Kingma John G, Vincent Chantal, Rouleau Jacques R, Kingma Iris
Research Center, Laval Hospital, 2725 Chemin Sainte-Foy, Quebec, G1V 4G5 Canada.
J Am Soc Nephrol. 2006 May;17(5):1316-24. doi: 10.1681/ASN.2005101084. Epub 2006 Apr 5.

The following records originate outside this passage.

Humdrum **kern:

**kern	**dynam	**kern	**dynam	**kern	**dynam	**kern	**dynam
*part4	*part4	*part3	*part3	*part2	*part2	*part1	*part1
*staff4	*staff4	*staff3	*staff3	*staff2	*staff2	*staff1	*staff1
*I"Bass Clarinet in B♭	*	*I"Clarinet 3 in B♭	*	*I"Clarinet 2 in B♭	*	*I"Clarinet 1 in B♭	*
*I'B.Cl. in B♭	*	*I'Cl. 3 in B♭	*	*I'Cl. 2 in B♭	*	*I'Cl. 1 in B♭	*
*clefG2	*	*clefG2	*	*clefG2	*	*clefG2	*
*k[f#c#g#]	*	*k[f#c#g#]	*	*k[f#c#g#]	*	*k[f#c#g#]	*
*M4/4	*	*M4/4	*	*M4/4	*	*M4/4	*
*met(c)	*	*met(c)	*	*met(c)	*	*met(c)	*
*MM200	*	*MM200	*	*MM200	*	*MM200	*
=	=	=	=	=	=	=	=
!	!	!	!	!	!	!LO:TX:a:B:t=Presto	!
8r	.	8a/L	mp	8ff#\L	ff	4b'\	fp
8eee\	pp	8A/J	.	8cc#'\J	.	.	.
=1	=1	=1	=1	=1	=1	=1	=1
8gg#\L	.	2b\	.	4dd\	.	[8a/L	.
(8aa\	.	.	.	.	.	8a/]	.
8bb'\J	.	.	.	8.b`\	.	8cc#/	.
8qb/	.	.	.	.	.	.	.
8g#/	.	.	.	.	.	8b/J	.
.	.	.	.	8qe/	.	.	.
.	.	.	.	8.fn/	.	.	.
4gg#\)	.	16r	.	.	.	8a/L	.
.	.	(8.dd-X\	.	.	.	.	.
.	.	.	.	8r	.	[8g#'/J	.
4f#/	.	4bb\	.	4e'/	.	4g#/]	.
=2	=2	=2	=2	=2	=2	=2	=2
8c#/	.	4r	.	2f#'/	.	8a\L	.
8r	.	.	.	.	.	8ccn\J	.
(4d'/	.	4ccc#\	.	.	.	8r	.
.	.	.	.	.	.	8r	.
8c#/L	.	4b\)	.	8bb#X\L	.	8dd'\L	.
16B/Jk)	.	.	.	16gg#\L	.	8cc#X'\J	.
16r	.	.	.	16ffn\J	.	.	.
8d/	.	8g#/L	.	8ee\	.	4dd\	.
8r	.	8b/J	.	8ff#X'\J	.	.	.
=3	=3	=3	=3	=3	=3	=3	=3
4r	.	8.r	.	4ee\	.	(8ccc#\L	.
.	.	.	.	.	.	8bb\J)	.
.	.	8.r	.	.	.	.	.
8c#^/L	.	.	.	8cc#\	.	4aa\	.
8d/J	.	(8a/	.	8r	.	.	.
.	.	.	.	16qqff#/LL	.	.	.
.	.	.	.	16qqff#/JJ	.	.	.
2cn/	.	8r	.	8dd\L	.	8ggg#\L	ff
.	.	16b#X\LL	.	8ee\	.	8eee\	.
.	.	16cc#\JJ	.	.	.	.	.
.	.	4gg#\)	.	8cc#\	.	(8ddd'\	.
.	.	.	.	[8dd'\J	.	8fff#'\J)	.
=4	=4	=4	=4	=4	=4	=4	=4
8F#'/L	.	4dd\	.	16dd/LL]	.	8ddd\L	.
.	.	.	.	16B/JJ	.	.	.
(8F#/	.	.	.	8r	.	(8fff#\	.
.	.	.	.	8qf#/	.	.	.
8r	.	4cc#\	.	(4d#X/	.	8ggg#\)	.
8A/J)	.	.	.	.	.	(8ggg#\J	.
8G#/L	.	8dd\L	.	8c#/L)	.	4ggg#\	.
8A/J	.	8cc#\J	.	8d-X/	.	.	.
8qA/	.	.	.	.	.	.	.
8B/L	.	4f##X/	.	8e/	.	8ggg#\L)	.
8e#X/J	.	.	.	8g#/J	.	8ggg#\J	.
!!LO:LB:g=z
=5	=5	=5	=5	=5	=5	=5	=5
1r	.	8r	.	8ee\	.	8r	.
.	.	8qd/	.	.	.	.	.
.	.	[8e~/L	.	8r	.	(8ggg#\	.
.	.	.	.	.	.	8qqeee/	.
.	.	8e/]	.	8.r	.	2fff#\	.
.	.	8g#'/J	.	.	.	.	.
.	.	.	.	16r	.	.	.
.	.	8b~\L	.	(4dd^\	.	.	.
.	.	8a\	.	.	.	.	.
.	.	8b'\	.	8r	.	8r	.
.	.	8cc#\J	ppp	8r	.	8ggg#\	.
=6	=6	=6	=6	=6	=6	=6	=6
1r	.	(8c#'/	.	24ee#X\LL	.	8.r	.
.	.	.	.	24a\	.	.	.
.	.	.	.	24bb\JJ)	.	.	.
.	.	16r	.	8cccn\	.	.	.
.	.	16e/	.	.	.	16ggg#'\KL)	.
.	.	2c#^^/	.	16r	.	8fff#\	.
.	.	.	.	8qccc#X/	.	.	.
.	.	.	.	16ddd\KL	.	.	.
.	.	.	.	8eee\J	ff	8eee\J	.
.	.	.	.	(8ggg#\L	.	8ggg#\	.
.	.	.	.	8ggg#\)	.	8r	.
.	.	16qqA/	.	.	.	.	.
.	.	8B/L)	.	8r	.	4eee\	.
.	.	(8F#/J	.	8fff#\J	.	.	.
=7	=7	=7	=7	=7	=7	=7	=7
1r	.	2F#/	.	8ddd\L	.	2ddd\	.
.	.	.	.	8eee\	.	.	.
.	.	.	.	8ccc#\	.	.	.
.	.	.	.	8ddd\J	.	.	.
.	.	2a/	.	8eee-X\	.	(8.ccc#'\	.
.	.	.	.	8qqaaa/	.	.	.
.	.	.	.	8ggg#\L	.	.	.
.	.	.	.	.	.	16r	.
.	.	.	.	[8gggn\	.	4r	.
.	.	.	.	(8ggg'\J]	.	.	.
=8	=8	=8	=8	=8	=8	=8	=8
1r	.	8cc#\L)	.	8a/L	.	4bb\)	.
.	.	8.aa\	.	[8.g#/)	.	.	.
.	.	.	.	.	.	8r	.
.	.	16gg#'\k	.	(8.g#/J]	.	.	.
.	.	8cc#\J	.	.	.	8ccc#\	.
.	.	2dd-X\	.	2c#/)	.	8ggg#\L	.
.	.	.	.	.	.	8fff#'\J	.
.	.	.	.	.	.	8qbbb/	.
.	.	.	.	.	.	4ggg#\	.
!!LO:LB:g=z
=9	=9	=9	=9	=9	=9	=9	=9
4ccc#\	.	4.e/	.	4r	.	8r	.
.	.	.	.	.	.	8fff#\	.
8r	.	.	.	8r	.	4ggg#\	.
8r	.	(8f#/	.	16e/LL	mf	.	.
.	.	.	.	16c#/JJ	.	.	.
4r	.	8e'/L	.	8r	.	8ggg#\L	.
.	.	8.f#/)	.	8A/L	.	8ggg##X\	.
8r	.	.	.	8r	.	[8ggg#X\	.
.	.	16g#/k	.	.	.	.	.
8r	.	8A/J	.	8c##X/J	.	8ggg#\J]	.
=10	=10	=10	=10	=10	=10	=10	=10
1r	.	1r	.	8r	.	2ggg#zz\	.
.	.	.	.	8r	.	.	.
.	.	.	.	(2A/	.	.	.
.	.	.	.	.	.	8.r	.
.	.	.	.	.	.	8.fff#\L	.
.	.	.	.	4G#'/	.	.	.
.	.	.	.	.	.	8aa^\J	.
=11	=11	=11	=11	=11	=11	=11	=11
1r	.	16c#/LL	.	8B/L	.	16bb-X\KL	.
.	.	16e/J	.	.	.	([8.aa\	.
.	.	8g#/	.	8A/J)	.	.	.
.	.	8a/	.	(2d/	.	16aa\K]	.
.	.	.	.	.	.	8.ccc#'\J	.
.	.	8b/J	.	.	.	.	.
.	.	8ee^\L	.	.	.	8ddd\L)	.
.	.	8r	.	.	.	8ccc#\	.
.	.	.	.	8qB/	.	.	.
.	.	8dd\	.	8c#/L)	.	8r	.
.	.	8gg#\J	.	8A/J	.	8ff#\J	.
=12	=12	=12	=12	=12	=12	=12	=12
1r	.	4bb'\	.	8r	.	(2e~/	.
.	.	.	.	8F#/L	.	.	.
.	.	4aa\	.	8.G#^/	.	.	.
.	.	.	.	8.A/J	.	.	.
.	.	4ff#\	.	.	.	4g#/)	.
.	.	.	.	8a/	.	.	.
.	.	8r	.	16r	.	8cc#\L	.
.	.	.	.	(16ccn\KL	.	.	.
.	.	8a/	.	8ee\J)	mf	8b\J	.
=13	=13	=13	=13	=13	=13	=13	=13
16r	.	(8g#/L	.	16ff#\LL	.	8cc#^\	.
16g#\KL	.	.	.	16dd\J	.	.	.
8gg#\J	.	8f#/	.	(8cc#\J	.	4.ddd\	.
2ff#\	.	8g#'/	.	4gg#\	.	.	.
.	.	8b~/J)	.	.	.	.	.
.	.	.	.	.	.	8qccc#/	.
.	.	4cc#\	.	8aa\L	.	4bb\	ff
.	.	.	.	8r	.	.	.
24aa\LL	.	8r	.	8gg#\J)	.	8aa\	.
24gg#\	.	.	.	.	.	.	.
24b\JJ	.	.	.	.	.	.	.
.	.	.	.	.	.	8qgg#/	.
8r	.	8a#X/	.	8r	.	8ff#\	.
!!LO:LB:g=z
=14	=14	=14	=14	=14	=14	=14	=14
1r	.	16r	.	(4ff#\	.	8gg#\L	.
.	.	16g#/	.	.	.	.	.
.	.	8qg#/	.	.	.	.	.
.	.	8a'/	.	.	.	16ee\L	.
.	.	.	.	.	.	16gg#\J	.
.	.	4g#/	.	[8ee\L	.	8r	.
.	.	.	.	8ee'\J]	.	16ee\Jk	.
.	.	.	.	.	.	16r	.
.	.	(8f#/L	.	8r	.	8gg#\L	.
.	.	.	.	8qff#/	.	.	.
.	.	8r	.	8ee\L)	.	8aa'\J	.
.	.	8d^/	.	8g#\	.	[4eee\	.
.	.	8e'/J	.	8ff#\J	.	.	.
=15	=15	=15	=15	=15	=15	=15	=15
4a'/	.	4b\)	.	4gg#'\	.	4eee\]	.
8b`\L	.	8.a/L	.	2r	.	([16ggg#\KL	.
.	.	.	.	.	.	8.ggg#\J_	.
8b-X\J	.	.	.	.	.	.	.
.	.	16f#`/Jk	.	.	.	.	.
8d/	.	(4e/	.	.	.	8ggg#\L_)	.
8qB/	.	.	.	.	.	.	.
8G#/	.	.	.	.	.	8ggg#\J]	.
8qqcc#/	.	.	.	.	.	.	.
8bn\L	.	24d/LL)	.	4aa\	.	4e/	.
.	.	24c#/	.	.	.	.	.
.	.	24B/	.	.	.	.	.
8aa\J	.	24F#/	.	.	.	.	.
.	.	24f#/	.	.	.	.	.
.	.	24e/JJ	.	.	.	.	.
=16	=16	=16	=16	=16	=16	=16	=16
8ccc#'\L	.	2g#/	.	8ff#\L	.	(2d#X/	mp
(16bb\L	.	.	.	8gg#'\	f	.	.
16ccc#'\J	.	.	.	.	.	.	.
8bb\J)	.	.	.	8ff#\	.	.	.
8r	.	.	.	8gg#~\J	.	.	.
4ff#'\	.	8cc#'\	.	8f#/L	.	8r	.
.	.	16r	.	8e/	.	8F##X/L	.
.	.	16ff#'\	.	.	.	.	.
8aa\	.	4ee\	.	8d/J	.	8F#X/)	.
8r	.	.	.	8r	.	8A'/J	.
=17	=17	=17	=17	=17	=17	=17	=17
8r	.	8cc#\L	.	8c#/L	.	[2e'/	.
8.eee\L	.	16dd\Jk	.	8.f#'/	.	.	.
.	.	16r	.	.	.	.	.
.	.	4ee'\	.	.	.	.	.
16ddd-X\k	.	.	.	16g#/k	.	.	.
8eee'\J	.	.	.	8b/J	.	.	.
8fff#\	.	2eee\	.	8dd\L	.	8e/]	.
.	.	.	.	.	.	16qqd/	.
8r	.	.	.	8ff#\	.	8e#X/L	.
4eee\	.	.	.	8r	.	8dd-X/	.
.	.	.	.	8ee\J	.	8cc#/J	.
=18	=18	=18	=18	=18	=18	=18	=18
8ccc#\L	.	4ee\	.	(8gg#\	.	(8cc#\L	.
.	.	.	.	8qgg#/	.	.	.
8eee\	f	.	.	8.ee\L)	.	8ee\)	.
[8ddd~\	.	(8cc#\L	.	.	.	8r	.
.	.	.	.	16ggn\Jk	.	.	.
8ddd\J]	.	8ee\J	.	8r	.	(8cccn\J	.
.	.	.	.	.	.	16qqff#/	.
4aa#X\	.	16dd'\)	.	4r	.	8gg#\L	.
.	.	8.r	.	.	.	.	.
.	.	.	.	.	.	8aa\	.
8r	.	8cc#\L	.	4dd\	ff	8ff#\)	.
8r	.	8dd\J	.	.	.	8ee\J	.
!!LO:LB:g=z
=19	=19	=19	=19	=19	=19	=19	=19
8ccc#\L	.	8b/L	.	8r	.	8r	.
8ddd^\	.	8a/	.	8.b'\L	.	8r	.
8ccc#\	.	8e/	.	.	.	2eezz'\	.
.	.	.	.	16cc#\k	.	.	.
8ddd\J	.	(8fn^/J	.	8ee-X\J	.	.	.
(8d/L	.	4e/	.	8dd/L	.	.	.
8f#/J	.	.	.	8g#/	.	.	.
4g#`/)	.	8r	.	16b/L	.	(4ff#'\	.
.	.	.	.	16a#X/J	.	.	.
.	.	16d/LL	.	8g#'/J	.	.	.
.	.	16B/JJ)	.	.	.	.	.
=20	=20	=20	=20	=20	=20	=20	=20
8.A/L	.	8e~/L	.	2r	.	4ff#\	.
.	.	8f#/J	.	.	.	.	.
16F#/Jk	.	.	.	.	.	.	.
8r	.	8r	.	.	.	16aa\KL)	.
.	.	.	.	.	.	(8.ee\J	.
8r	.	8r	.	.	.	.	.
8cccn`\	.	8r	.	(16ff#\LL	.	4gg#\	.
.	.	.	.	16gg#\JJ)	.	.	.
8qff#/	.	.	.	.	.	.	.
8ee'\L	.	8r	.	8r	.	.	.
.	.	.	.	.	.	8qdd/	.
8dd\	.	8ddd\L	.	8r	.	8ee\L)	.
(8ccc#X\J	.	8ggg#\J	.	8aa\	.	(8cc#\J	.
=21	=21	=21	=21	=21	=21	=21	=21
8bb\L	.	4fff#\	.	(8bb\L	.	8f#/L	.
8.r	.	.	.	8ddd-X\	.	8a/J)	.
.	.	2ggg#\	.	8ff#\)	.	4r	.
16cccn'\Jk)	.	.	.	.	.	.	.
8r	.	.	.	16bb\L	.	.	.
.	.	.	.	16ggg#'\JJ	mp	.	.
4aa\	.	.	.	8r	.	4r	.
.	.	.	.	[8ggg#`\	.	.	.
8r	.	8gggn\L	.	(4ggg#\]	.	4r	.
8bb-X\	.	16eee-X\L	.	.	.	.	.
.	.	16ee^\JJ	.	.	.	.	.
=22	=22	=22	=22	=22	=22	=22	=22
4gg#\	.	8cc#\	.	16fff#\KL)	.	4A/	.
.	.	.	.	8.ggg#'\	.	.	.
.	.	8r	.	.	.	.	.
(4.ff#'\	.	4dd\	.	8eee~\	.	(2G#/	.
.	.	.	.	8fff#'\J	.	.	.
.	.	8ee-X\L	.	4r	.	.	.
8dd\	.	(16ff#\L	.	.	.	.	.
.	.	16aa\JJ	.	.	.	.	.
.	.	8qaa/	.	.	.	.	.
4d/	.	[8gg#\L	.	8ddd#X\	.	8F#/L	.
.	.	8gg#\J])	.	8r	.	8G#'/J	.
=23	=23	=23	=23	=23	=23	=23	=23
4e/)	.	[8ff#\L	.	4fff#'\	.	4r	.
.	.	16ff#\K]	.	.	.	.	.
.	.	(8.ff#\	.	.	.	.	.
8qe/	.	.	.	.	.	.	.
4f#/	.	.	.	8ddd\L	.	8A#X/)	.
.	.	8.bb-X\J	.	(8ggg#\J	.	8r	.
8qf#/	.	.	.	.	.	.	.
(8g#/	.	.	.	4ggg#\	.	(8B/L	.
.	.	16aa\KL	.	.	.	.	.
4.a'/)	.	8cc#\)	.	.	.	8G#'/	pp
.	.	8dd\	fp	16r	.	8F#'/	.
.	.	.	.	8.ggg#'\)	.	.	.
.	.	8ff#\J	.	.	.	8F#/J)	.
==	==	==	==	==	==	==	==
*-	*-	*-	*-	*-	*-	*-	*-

Impaired renal function is associated with an increased risk for cardiovascular events and death, but the pathophysiology is poorly defined. The hypothesis that coronary blood flow regulation and distribution of ventricular blood flow could be compromised during acute renal failure (ARF) was tested. In two separate groups (n = 14 each) of dogs with ARF, (1) coronary autoregulation (pressure-flow relations), vascular reserve (reactive hyperemia), and myocardial blood flow distribution (microspheres) and (2) coronary vessel responses to intracoronary infusion of select endothelium-dependent and -independent vasodilators were evaluated. In addition, coronary pressure-flow relations and vascular reserve after inhibition of nitric oxide and prostaglandin release were evaluated. Under resting conditions, myocardial oxygen consumption increased in dogs with ARF compared with no renal failure (NRF; 11.8 +/- 9.2 versus 5.0 +/- 1.5 ml O(2)/min per 100 g; P = 0.01), and the autoregulatory break point of the coronary pressure-flow relation was shifted to higher diastolic coronary pressures (60 +/- 17 versus 52 +/- 8 mmHg in NRF; P = 0.003); the latter was shifted further rightward after inhibition of both nitric oxide and prostaglandin release. The endocardial/epicardial blood flow ratio was comparable for both groups, suggesting preserved ventricular distribution of blood flow. In dogs with ARF, coronary vascular conductance also was reduced (P = 0.001 versus NRF), but coronary zero-flow pressure was unchanged. Vessel reactivity to each endothelium-dependent/independent compound also was blunted significantly. In conclusion, under resting conditions, coronary vascular tone, reserve, and vessel reactivity are markedly diminished with ARF, suggesting impaired vascular function. Consequently, during ARF, small increases in myocardial oxygen demand would induce subendocardial ischemia as a result of a limited capacity to increase oxygen supply and thereby contribute to higher risk for adverse coronary events and mortality.
肾功能受损与心血管事件及死亡风险增加相关,但病理生理学机制尚不明确。本研究对急性肾衰竭(ARF)期间冠状动脉血流调节及心室血流分布可能受损这一假说进行了验证。在两组独立的ARF犬(每组n = 14)中,分别评估了:(1)冠状动脉自动调节功能(压力-血流关系)、血管储备功能(反应性充血)及心肌血流分布情况(微球法);(2)冠状动脉对冠状动脉内注入特定内皮依赖性及非内皮依赖性血管扩张剂的反应。此外,还评估了一氧化氮和前列腺素释放受抑制后冠状动脉压力-血流关系及血管储备功能。在静息状态下,ARF犬的心肌耗氧量较无肾衰竭(NRF)犬增加(11.8±9.2 vs 5.0±1.5 ml O₂/min per 100 g;P = 0.01),冠状动脉压力-血流关系的自动调节断点移向更高的舒张期冠状动脉压力(NRF组为52±8 mmHg,ARF组为60±17 mmHg;P = 0.003);在一氧化氮和前列腺素释放均受抑制后,该断点进一步右移。两组的心内膜/心外膜血流比值相当,提示心室血流分布保持正常。ARF犬的冠状动脉血管传导性也降低(与NRF组相比,P = 0.001),但冠状动脉零流量压力未改变。血管对每种内皮依赖性/非内皮依赖性化合物的反应性也显著减弱。总之,在静息状态下,ARF时冠状动脉血管张力、储备功能及血管反应性均显著降低,提示血管功能受损。因此,在ARF期间,心肌需氧量的小幅增加将因增加氧供应的能力受限而导致心内膜下缺血,进而增加不良冠状动脉事件及死亡风险。